Data for the task below:
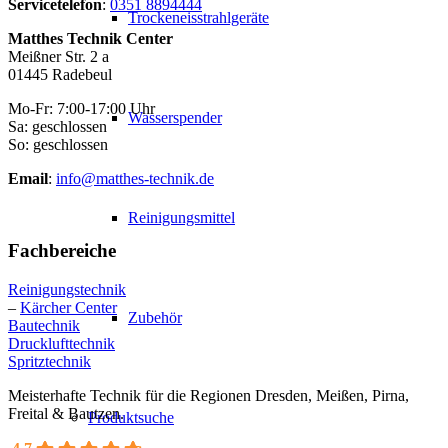
Servicetelefon
:
0351 8894444
Trockeneisstrahlgeräte
Matthes Technik Center
Meißner Str. 2 a
01445 Radebeul
Mo-Fr: 7:00-17:00 Uhr
Wasserspender
Sa: geschlossen
So: geschlossen
Email
:
info@matthes-technik.de
Reinigungsmittel
Fachbereiche
Reinigungstechnik
–
Kärcher Center
Zubehör
Bautechnik
Drucklufttechnik
Spritztechnik
Meisterhafte Technik für die Regionen Dresden, Meißen, Pirna,
Freital & Bautzen.
Produktsuche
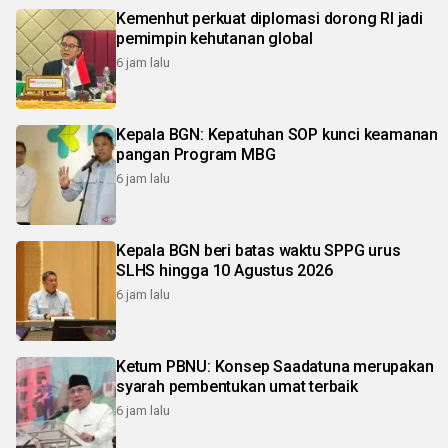
Kemenhut perkuat diplomasi dorong RI jadi
pemimpin kehutanan global
6 jam lalu
Kepala BGN: Kepatuhan SOP kunci keamanan
pangan Program MBG
6 jam lalu
Kepala BGN beri batas waktu SPPG urus
SLHS hingga 10 Agustus 2026
6 jam lalu
Ketum PBNU: Konsep Saadatuna merupakan
syarah pembentukan umat terbaik
6 jam lalu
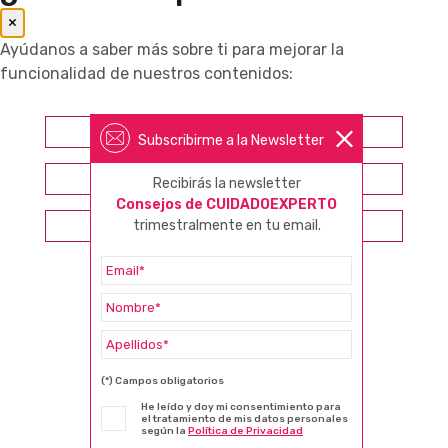
×
Ayúdanos a saber más sobre ti para mejorar la
funcionalidad de nuestros contenidos:
Farmacéutico
Subscribirme a la Newsletter
Otros profesionales sanitarios
Recibirás la newsletter
Consejos de CUIDADOEXPERTO
trimestralmente en tu email.
Consumidor
(*) Campos obligatorios
He leído y doy mi consentimiento para
el tratamiento de mis datos personales
según la
Política de Privacidad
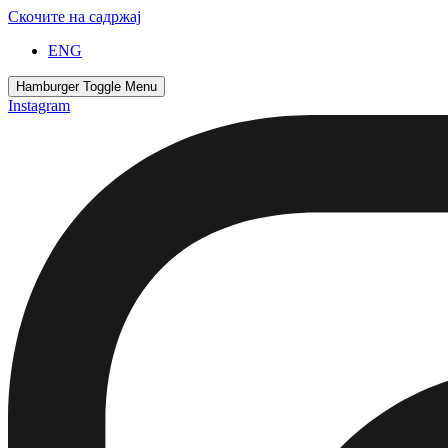
Скочите на садржај
ENG
Hamburger Toggle Menu
Instagram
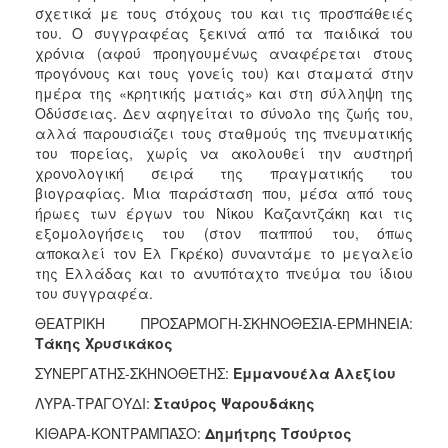
σχετικά με τους στόχους του και τις προσπάθειές
του. Ο συγγραφέας ξεκινά από τα παιδικά του
χρόνια (αφού προηγουμένως αναφέρεται στους
προγόνους και τους γονείς του) και σταματά στην
ημέρα της «κρητικής ματιάς» και στη σύλληψη της
Οδύσσειας. Δεν αφηγείται το σύνολο της ζωής του,
αλλά παρουσιάζει τους σταθμούς της πνευματικής
του πορείας, χωρίς να ακολουθεί την αυστηρή
χρονολογική σειρά της πραγματικής του
βιογραφίας. Μια παράσταση που, μέσα από τους
ήρωες των έργων του Νίκου Καζαντζάκη και τις
εξομολογήσεις του (στον παππού του, όπως
αποκαλεί τον Ελ Γκρέκο) συναντάμε το μεγαλείο
της Ελλάδας και το ανυπόταχτο πνεύμα του ίδιου
του συγγραφέα.
ΘΕΑΤΡΙΚΗ ΠΡΟΣΑΡΜΟΓΗ-ΣΚΗΝΟΘΕΣΙΑ-ΕΡΜΗΝΕΙΑ:
Τάκης Χρυσικάκος
ΣΥΝΕΡΓΑΤΗΣ-ΣΚΗΝΟΘΕΤΗΣ:
Εμμανουέλα Αλεξίου
ΛΥΡΑ-ΤΡΑΓΟΥΔΙ:
Σταύρος Ψαρουδάκης
ΚΙΘΑΡΑ-ΚΟΝΤΡΑΜΠΑΣΟ:
Δημήτρης Τσούρτος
End of Data for the task.
Work to complete:
Repeat exactly the stretch of the listing above that starts with the line holding "Política de Privacidad" and finishes with the line holding "Οδύσσειας. Δεν αφηγείται", both included. Skip every picture.

Your response:
Política de Privacidad
Скочите на садржај
ENG
Hamburger Toggle Menu
Instagram
σχετικά με τους στόχους του και τις προσπάθειές
του. Ο συγγραφέας ξεκινά από τα παιδικά του
χρόνια (αφού προηγουμένως αναφέρεται στους
προγόνους και τους γονείς του) και σταματά στην
ημέρα της «κρητικής ματιάς» και στη σύλληψη της
Οδύσσειας. Δεν αφηγείται το σύνολο της ζωής του,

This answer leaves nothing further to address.